* _Requirements_
Return each line of the listing below that contains the string "ground".

## BEGIN

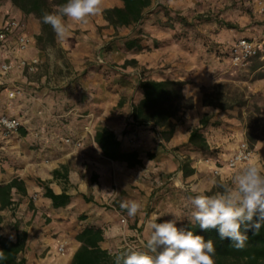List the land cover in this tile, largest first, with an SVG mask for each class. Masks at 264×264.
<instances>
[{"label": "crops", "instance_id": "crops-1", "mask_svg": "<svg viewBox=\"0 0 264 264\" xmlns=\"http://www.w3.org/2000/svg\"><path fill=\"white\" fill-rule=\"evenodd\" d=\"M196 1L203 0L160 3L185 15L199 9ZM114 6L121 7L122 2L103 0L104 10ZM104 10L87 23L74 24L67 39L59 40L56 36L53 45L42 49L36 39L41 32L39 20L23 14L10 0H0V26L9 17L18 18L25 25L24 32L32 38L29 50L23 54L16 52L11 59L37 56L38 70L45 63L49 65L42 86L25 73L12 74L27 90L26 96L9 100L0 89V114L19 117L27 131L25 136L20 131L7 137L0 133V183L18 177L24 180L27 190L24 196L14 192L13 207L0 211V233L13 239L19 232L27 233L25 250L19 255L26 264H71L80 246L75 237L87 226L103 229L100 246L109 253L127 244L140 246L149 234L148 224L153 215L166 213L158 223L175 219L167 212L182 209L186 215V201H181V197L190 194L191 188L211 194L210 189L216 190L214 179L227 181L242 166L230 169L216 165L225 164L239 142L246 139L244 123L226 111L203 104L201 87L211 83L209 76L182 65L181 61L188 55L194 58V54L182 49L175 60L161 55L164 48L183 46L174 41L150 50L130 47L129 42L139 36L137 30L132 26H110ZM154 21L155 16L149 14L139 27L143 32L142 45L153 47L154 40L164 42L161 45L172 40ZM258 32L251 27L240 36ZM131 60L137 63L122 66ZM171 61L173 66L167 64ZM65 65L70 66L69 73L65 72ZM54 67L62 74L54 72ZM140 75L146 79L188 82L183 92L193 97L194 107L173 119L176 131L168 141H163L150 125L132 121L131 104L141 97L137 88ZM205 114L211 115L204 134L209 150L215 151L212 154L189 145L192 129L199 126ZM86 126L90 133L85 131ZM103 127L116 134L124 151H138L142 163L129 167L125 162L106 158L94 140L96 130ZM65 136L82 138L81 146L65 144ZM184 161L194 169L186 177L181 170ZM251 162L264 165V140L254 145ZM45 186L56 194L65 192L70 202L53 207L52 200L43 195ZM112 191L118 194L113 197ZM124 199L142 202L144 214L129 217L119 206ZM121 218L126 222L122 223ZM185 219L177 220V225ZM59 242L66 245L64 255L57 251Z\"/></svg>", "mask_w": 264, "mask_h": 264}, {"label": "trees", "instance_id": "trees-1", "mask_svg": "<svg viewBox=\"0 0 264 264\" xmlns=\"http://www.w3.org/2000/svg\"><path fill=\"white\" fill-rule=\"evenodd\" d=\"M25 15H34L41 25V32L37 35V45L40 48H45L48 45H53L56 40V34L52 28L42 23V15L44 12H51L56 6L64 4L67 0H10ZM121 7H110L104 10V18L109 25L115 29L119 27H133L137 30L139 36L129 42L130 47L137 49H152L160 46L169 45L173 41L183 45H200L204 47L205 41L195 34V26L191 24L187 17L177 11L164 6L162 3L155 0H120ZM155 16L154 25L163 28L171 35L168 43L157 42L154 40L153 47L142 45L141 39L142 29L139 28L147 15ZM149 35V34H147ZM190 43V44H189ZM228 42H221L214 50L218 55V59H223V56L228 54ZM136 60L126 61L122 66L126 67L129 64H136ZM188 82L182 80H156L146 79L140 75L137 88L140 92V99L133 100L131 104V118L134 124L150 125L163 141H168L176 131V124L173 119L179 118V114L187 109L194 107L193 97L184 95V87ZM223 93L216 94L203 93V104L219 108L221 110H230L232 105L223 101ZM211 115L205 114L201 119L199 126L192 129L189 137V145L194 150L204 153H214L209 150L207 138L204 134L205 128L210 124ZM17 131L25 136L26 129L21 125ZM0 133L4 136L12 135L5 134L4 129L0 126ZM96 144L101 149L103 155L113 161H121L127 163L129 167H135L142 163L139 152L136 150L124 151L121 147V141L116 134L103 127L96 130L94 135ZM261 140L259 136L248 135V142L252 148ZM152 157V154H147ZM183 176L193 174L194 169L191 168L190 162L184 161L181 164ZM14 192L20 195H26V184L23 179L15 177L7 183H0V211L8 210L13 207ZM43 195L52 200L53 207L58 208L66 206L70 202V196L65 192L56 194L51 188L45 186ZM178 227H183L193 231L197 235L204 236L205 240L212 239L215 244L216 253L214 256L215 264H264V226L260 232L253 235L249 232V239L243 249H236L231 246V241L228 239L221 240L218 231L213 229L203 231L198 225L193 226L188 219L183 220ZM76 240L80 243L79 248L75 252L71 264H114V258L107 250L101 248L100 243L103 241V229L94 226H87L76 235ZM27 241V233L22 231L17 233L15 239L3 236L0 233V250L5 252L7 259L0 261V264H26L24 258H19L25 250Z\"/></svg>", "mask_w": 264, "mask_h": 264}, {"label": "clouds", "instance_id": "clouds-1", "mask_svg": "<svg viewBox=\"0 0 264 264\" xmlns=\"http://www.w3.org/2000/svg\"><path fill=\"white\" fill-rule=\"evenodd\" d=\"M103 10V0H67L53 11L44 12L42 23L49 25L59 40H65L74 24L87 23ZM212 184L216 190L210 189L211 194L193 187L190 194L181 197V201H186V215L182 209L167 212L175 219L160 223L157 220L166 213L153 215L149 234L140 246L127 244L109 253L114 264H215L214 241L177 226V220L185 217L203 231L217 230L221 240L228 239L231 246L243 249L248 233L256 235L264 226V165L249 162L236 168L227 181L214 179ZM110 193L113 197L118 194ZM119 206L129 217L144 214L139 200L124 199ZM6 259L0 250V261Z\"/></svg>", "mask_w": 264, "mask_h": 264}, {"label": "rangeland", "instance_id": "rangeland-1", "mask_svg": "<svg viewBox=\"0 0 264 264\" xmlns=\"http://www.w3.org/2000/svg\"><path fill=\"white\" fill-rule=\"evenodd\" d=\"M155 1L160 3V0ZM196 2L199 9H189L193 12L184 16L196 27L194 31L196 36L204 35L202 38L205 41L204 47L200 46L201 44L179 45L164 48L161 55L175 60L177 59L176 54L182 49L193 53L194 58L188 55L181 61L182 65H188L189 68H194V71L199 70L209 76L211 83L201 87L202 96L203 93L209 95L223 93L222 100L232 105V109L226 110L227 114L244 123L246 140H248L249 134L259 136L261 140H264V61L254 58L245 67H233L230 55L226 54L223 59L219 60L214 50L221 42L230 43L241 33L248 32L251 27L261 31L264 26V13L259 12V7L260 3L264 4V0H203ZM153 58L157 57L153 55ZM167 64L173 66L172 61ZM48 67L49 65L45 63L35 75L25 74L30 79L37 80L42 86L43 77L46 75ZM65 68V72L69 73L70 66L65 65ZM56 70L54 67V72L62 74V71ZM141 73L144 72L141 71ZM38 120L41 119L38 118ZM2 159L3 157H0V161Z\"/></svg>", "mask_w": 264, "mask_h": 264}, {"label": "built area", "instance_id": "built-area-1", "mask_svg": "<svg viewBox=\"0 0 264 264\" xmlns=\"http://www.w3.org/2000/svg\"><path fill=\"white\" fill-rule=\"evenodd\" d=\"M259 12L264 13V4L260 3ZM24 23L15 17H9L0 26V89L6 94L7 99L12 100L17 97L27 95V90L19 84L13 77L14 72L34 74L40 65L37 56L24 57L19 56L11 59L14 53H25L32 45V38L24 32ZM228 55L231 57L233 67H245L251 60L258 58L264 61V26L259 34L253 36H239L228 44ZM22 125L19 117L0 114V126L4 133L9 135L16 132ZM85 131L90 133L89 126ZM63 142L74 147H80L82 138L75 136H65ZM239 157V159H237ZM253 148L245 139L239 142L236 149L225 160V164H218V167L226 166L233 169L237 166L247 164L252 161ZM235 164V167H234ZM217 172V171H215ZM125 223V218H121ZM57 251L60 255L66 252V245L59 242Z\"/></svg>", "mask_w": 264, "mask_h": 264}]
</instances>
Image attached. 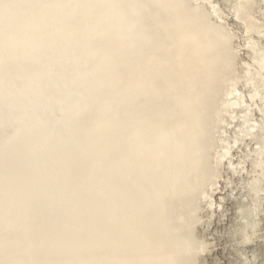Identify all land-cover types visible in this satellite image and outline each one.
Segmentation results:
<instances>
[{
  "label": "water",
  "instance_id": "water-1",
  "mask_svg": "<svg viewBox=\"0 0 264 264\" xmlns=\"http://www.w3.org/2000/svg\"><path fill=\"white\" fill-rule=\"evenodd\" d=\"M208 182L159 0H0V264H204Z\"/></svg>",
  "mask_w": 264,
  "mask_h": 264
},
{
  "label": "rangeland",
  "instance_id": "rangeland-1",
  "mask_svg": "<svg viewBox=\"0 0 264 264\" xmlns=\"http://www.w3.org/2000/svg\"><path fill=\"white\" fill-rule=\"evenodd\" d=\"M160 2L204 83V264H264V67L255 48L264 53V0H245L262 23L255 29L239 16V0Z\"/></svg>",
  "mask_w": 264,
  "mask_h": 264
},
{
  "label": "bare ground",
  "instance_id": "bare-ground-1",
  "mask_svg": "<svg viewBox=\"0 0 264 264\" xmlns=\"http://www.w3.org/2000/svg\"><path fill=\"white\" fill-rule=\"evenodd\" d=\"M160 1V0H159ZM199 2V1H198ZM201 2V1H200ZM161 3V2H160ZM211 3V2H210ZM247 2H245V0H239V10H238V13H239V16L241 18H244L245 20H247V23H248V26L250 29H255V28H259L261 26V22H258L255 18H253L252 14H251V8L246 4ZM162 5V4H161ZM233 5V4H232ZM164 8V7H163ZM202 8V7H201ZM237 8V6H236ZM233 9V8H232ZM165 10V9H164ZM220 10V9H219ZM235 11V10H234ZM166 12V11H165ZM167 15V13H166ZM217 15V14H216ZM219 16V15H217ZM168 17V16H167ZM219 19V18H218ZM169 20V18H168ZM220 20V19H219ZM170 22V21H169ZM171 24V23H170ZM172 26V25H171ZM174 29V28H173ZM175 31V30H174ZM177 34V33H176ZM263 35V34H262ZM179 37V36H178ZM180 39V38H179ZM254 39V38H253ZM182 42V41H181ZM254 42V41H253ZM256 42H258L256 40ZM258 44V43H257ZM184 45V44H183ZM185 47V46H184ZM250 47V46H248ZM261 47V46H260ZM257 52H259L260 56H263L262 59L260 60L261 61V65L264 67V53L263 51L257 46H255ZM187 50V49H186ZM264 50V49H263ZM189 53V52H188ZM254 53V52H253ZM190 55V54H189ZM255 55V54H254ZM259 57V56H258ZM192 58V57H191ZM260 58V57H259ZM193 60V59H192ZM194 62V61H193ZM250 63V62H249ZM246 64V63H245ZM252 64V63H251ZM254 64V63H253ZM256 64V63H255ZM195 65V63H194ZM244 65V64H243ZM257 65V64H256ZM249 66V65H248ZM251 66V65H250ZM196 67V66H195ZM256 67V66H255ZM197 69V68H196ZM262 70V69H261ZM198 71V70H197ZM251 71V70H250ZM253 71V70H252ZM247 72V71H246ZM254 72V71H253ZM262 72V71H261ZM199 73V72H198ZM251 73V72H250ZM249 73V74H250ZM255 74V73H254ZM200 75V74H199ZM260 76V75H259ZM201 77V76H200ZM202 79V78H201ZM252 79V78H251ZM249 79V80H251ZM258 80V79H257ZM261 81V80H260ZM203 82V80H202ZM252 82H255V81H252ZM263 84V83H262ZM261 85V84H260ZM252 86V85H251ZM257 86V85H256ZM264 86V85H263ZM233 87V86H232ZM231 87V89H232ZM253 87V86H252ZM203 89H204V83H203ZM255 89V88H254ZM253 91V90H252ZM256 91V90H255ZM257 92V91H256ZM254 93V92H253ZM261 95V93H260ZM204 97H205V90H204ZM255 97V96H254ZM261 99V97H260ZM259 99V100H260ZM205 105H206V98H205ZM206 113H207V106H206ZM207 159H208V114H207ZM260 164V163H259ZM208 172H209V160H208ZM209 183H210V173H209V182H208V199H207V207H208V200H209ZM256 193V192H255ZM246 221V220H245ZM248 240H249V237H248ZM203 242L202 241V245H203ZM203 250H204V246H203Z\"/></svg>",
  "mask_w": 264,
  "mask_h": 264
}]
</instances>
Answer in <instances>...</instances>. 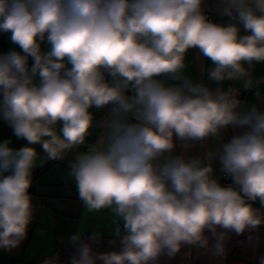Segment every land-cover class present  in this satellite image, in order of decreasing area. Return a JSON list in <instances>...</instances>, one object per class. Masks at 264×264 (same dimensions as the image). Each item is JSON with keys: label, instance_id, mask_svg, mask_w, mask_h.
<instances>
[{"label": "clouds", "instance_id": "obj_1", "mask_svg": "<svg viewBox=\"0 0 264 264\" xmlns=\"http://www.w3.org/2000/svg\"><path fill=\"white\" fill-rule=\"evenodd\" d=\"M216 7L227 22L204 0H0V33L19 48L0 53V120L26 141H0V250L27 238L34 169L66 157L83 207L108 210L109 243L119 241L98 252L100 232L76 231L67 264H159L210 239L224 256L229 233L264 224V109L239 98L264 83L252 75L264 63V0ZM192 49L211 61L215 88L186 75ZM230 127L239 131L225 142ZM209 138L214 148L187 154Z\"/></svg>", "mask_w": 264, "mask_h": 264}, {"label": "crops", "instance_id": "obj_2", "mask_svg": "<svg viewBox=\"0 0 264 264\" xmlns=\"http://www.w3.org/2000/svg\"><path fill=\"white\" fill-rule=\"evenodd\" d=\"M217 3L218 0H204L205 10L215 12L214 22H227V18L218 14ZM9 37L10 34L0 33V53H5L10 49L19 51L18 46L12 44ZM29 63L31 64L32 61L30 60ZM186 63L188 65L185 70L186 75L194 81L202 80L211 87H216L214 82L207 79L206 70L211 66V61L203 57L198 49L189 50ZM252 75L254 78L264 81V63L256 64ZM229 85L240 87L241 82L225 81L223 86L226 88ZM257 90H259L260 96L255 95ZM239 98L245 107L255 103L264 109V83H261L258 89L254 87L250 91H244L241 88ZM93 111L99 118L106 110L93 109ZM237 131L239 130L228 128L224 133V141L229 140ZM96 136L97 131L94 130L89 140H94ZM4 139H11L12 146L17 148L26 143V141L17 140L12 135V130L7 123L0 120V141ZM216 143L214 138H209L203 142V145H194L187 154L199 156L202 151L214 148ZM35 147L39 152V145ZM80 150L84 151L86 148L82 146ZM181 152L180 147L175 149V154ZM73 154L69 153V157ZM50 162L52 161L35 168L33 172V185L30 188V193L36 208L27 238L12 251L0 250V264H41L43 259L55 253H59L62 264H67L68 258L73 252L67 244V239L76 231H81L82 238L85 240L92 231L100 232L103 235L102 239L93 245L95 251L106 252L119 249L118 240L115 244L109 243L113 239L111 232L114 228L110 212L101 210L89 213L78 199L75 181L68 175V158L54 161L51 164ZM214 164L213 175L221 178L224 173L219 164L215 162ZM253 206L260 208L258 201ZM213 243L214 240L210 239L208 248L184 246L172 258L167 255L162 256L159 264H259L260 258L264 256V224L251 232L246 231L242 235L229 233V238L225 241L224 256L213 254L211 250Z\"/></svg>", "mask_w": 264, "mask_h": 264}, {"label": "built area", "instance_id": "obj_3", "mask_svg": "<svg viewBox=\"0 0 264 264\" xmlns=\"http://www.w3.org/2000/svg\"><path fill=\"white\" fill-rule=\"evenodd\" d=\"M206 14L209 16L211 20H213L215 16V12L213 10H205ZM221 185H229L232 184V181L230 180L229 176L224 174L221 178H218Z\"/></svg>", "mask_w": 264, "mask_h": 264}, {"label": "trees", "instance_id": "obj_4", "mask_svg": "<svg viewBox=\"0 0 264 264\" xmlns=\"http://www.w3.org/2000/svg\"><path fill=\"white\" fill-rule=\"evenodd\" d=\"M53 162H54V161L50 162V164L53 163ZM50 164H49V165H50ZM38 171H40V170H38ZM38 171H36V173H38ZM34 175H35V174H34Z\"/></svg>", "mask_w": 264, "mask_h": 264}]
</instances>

## END

* _Exercise solution_
  "label": "bare ground",
  "instance_id": "bare-ground-1",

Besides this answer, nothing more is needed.